_ASSIGNED TASK_. Take the records below and print them verbatim up to and including the line that carries "Publicly funded by".

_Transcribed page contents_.
----------

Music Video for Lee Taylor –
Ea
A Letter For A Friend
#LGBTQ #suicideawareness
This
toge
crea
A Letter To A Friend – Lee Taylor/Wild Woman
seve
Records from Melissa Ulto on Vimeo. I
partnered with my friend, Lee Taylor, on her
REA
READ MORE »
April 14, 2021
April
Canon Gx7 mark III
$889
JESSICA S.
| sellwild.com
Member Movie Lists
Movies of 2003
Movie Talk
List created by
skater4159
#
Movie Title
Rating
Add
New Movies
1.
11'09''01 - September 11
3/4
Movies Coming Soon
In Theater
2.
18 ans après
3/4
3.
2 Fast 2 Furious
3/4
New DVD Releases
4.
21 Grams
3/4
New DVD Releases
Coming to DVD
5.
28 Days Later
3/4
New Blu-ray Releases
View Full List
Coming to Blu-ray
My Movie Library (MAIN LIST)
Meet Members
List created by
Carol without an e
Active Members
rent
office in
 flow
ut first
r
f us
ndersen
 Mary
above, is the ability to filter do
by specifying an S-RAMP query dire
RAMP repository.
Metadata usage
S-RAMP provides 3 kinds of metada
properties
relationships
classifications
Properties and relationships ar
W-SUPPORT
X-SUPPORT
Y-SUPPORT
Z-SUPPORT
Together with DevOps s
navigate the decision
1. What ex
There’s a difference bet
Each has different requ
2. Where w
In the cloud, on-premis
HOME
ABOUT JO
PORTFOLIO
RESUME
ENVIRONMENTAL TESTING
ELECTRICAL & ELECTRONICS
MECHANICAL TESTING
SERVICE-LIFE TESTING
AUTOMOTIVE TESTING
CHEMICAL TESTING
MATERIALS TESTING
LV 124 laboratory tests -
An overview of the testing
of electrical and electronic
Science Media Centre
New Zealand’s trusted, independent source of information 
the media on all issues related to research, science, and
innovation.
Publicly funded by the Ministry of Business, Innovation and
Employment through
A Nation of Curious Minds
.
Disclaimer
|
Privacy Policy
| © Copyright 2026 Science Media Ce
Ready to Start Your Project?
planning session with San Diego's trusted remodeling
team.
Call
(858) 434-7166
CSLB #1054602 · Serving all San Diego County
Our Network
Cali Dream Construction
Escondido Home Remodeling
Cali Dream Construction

----------

_RESULT FOR THIS TASK_.
Music Video for Lee Taylor –
Ea
A Letter For A Friend
#LGBTQ #suicideawareness
This
toge
crea
A Letter To A Friend – Lee Taylor/Wild Woman
seve
Records from Melissa Ulto on Vimeo. I
partnered with my friend, Lee Taylor, on her
REA
READ MORE »
April 14, 2021
April
Canon Gx7 mark III
$889
JESSICA S.
| sellwild.com
Member Movie Lists
Movies of 2003
Movie Talk
List created by
skater4159
#
Movie Title
Rating
Add
New Movies
1.
11'09''01 - September 11
3/4
Movies Coming Soon
In Theater
2.
18 ans après
3/4
3.
2 Fast 2 Furious
3/4
New DVD Releases
4.
21 Grams
3/4
New DVD Releases
Coming to DVD
5.
28 Days Later
3/4
New Blu-ray Releases
View Full List
Coming to Blu-ray
My Movie Library (MAIN LIST)
Meet Members
List created by
Carol without an e
Active Members
rent
office in
 flow
ut first
r
f us
ndersen
 Mary
above, is the ability to filter do
by specifying an S-RAMP query dire
RAMP repository.
Metadata usage
S-RAMP provides 3 kinds of metada
properties
relationships
classifications
Properties and relationships ar
W-SUPPORT
X-SUPPORT
Y-SUPPORT
Z-SUPPORT
Together with DevOps s
navigate the decision
1. What ex
There’s a difference bet
Each has different requ
2. Where w
In the cloud, on-premis
HOME
ABOUT JO
PORTFOLIO
RESUME
ENVIRONMENTAL TESTING
ELECTRICAL & ELECTRONICS
MECHANICAL TESTING
SERVICE-LIFE TESTING
AUTOMOTIVE TESTING
CHEMICAL TESTING
MATERIALS TESTING
LV 124 laboratory tests -
An overview of the testing
of electrical and electronic
Science Media Centre
New Zealand’s trusted, independent source of information 
the media on all issues related to research, science, and
innovation.
Publicly funded by the Ministry of Business, Innovation and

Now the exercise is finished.